The conversation has shifted accordingly. The dominant assumption used to be that moving workloads to the cloud would improve efficiency and reduce operational complexity. It often did. It also often didn't. By 2026, the question worth asking isn't whether to be in the cloud. It's whether the workloads that moved are still in the right place and indeed whether on-premises workloads still make sense under rising cost pressures.

The Right Workload, the Right Platform

Cost matters more now than it did, and not because the spend itself has changed. Boardrooms have changed. A slow economy, margin pressure, AI investment competing for the same budget pool, and operational resilience expectations have all moved cost from an IT team concern to a CFO and board concern. The strongest cloud strategies now build cost visibility and workload governance into the operating model from the outset, rather than treating them as a reactive exercise after IT spend has started to raise eyebrows.

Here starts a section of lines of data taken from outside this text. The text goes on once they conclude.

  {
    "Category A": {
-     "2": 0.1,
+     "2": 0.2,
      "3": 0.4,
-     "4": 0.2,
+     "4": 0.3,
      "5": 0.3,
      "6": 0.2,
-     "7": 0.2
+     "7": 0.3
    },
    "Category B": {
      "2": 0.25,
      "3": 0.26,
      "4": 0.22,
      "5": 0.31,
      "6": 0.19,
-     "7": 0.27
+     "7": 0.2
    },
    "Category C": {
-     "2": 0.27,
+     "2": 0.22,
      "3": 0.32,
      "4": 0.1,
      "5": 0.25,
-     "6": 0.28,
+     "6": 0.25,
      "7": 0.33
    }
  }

The savings on the table are significant, and they come from three commercial levers rather than one. Placement matters: cloud-native applications that predominantly run on PaaS and SaaS services earn their keep, while steady-state VM workloads can often run 20% to 40% cheaper on sovereign infrastructure because cloud pricing models do not reward always-on “legacy” workloads. Modernisation matters: applications running on cloud IaaS often belong on cloud PaaS, where the reduced infrastructure footprint saving typically lands at 20% to 30% and the platform absorbs operations work your team should have been doing. Automation matters: Infrastructure-as-Code, GitOps, automated operations, and the SaaS shift onto Microsoft 365, Dynamics and Power Platform routinely cut operating effort by 20% to 35%. Placement alone leaves the other two on the table. The CIOs and CFOs landing the deeper savings use all three together.

Realignment, Not Retreat

This isn't a retreat from cloud. Public cloud continues to carry modernised workloads where elastic scale, pace of innovation and global services earn their keep, and AI workloads sit firmly in that group for a lot of businesess. The difference is that businesses are becoming more intentional about workload placement decisions. Choice, not compromise.

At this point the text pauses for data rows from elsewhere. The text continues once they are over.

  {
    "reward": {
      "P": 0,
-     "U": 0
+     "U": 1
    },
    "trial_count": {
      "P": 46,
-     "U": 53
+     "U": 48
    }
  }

Without a coherent operating model, hybrid complexity becomes a real risk factor. Hybrid itself isn't the problem. It's now the default operational reality. Around three-quarters of UK organisations already run hybrid estates, and most of them got there organically rather than by design. The risk is that different cloud and infrastructure environments accumulate operational nuance, and without consistency across the estate, organisations end up with siloed operating models, duplicated tooling and overheads that reduce capacity to deliver innovation.

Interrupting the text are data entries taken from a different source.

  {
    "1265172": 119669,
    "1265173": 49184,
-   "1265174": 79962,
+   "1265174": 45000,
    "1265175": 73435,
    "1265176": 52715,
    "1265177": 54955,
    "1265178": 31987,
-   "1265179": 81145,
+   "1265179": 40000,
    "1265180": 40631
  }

I see this pattern every week. Brintons Carpets, a global manufacturer we work with, moved 350 Citrix users to Azure Virtual Desktop in five weeks with zero disruption, and re-platformed core VM-based applications onto UK sovereign infrastructure in parallel. The programme worked because the placement decisions were right and the operating model spanned both legs from week one. One Hybrid Cloud, one FinOps view, one set of dashboards and security governance.

Cloud maturity in 2026 is an orchestration challenge more than a migration exercise. The objective is hybrid infrastructure that operates as a coordinated platform rather than a collection of disconnected technologies. For most organisations, achieving that operational consistency depends on working with partners who can provide cross-platform visibility, governance and expertise without pushing a one-size-fits-all infrastructure model. Without that consistency, complexity itself becomes the source of the inefficiency you were trying to fix.

The successful hybrid strategies of the next three years won't depend on any single platform. They'll depend on whether the operating model around governance, security, cost visibility and workload management is unified across whichever platforms make sense. Get that right and the cloud economics question stops being a board concern. Get it wrong and the bill keeps growing.